Benar, penjelasan Ishak terkadang berputar-putar dan ruwet. Tetapi bukankah itu juga bagian dari gaya komunikasi yang khas? Sebagian orang memang cenderung menyusun kata dengan lapisan-lapisan, bukan garis lurus. Menganggapnya sebagai kepongahan bisa jadi terlalu tergesa, sebab bisa saja ia sedang berusaha menjangkau banyak sisi dalam satu penjelasan.

Hamdi menyebut keruwetan itu menimbulkan jarak antara pembicara dan pendengar. Saya sepakat sebagian. Tetapi mari kita lihat dari sisi lain: keruwetan juga bisa melatih kesabaran pendengar, mengajak orang untuk tidak menerima sesuatu secara instan. Di zaman serba cepat ini, barangkali Ishak—dengan segala “ruwet”-nya sedang mengingatkan bahwa pengetahuan butuh waktu untuk dipahami.
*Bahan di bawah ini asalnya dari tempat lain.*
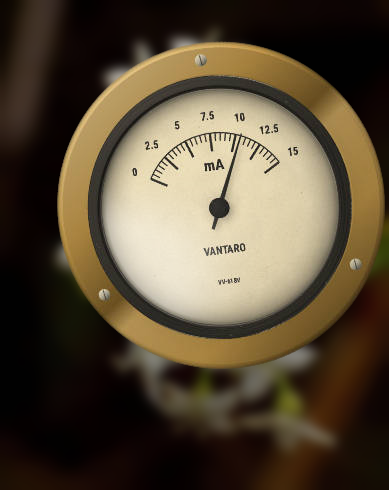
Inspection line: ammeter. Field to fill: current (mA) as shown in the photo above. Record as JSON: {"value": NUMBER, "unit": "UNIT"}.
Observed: {"value": 10.5, "unit": "mA"}
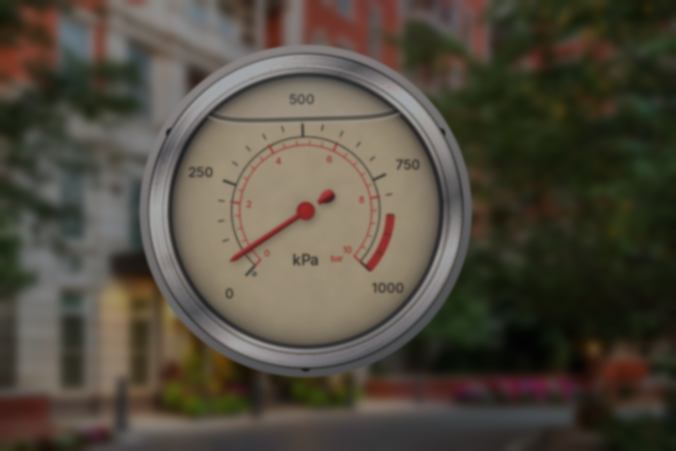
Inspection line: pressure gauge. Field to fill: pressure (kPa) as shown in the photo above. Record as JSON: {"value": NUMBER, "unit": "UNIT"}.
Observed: {"value": 50, "unit": "kPa"}
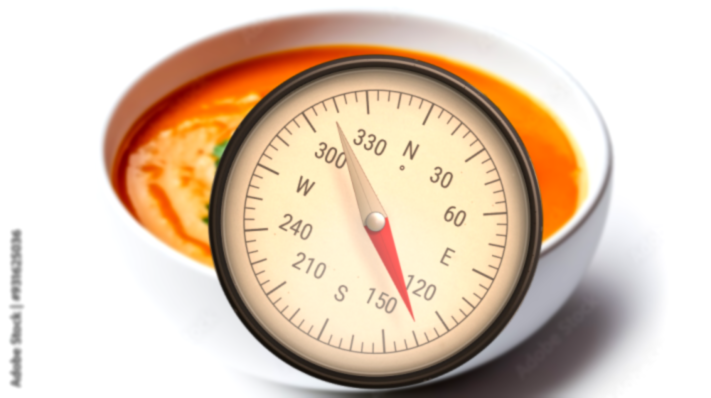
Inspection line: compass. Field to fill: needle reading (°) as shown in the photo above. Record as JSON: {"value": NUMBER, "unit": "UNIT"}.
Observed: {"value": 132.5, "unit": "°"}
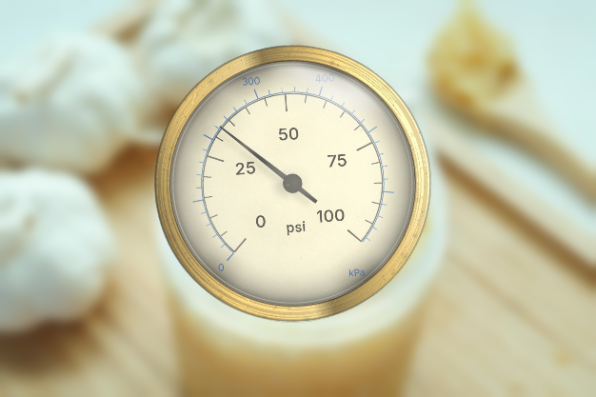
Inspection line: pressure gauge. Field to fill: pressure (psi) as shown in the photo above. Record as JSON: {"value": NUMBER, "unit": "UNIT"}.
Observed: {"value": 32.5, "unit": "psi"}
Tentu, saya tidak sedang membela habis-habisan. Kritik Hamdi tetap valid: seorang pembicara perlu rendah hati agar ilmunya mudah didekati. Namun, di sinilah poin saya: jangan bandingkan Ishak dengan standar nabi. Nabi memang harus menjelaskan dengan sempurna, sederhana, dan menembus hati semua orang. Ishak hanyalah manusia, dengan segala keterbatasan dan kelebihannya.

Kita bisa memilih untuk melihat keruwetan sebagai bentuk kelemahan, atau sebagai tantangan. Saya memilih yang kedua. Justru dari keruwetan itulah kita diajak menggali, mendiskusikan, bahkan mengkritik. Dan bukankah diskusi ini sendiri yang dipicu oleh gaya bicara Ishak sudah menjadi produk pengetahuan yang bermanfaat?

Kalau pun ada kesan kepongahan, mungkin itu lebih karena persepsi pendengar daripada niat pembicara. Sebab kerendahan hati atau keangkuhan seringkali bukan hanya soal isi, tapi juga soal rasa yang ditangkap audiens. Maka penting bagi kita untuk lebih jernih: apakah benar Ishak hendak memamerkan pengetahuan, atau kita sendiri yang terlalu cepat menilainya begitu?

Kesimpulannya, saya tidak menolak kritik Hamdi, tetapi saya ingin menambahkan catatan: jangan melihat Ishak Hariyanto 11-12 dengan nabi. Biarlah ia tetap manusia biasa yang punya gaya, punya kelemahan, sekaligus punya kontribusi. Dari sana, kita bisa belajar bahwa pengetahuan bukan hanya soal isi, tapi juga tentang cara kita saling memahami.